One of the techniques to choose best value for the number of cluster is to use silhouette score. The following steps computes silhouette scores for different numbers of clusters to help deciding the optimal number of clusters.

**1. Models with different number of clusters are created.**

In [None]:
# Arbitrary range from 5 to 150 with step 5 are considered for number of clusters.
# In this case total 30 (150 / 5) different k values are prepared.
k_range = range(5, 155, 5)

**2. In an iteration, all 30 models with different k value are created.**

In [None]:
models = []          # Models based on specific 'k' value will be stored here for later reference

for k in k_range:    # Value for k will be 5, then 10, then 15, and so on till 150
    print("Creating model with k = {0}...".format(k), end="")
    k_means = KMeans(n_clusters=k, random_state=42)           # Model gets initialized
    k_means.fit(X_train_reduced)                              # Model gets fitted on the data
    models.append(k_means)                                    # Fitted model gets added into a list for later reference
    print("Done")

**3. Each models' performance is analyzed.**

In [None]:
# List to store silhouette score for all models
silhouette_scores = []

# Iterates over all models and stores the models' performance (silhouette score) into a list for later reference
for model in models:
    silhouette_scores.append(
        silhouette_score(X_train_reduced, model.labels_)    # Calculates silhouette score given the dataset and labels
    )

**4. Plots the performance of all the models with different _k_ value.**

In [None]:
# Model with highest silhouette score is considered best model

best_score_index = np.argmax(silhouette_scores)    # Stores the index of list containing the highest silhouette score

best_score = silhouette_scores[best_score_index]   # Gets the highest silhousette score

best_k = k_range[best_score_index]                 # Gets the k-value of the model with highest silhouette score

In [None]:
# Plots the silhouette score for each model

plt.figure(figsize=(8, 3))                                   # Sets figures size (in inches) accordingly
plt.plot(k_range, silhouette_scores, "bo-")                  # Plots silhouette score for all models in blue line with filled circles
plt.xlabel("$k$")                                            # Prints label (in italic) for x-axis 
plt.ylabel("Silhouette Score")                               # Prints label for y-axis
plt.plot(best_k, best_score, "rs")  # Draws a red square     # Plots just the score for the best model in red square
plt.grid()                                                   # Enables grid layout
plt.title("Models with $k$ Clusters vs. Silhouette Score")   # Prints the title of the plot
plt.show()                                                   # Renders the plot

In [None]:
# Prints the best number of cluster.

BRIEF 1 - Put the entries below into a numbered list with one line per item, skipping blank lines and omitting the pictures.

DATA LINES -
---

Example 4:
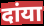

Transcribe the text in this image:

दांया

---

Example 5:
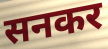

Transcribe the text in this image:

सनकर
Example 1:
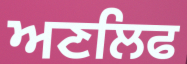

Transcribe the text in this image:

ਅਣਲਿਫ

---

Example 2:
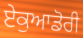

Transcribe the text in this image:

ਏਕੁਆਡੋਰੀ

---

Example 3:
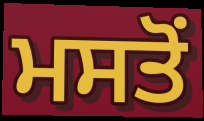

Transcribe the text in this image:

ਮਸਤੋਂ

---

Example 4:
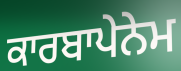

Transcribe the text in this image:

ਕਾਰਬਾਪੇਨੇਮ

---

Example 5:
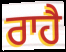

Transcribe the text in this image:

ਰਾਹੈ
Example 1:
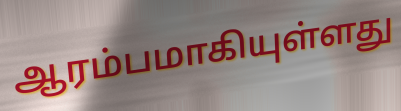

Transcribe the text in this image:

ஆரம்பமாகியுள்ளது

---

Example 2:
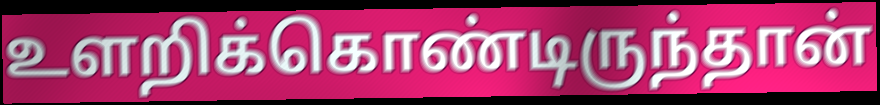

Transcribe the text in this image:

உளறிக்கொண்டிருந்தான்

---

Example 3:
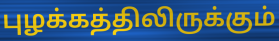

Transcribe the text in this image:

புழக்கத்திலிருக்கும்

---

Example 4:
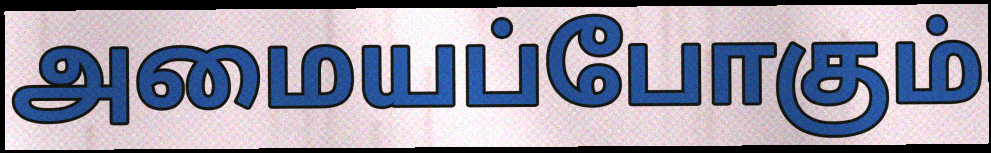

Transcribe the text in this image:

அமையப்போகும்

BRIEF 2 - From the silhouette score walkthrough, output the stretch from "One of the techniques" through "values are prepared." verbatim.

RESPONSE 1 -
1. ---
2. Example 4:
3. Transcribe the text in this image:
4. दांया
5. ---
6. Example 5:
7. Transcribe the text in this image:
8. सनकर
9. Example 1:
10. Transcribe the text in this image:
11. ਅਣਲਿਫ
12. ---
13. Example 2:
14. Transcribe the text in this image:
15. ਏਕੁਆਡੋਰੀ
16. ---
17. Example 3:
18. Transcribe the text in this image:
19. ਮਸਤੋਂ
20. ---
21. Example 4:
22. Transcribe the text in this image:
23. ਕਾਰਬਾਪੇਨੇਮ
24. ---
25. Example 5:
26. Transcribe the text in this image:
27. ਰਾਹੈ
28. Example 1:
29. Transcribe the text in this image:
30. ஆரம்பமாகியுள்ளது
31. ---
32. Example 2:
33. Transcribe the text in this image:
34. உளறிக்கொண்டிருந்தான்
35. ---
36. Example 3:
37. Transcribe the text in this image:
38. புழக்கத்திலிருக்கும்
39. ---
40. Example 4:
41. Transcribe the text in this image:
42. அமையப்போகும்

RESPONSE 2 -
One of the techniques to choose best value for the number of cluster is to use silhouette score. The following steps computes silhouette scores for different numbers of clusters to help deciding the optimal number of clusters.

**1. Models with different number of clusters are created.**

In [None]:
# Arbitrary range from 5 to 150 with step 5 are considered for number of clusters.
# In this case total 30 (150 / 5) different k values are prepared.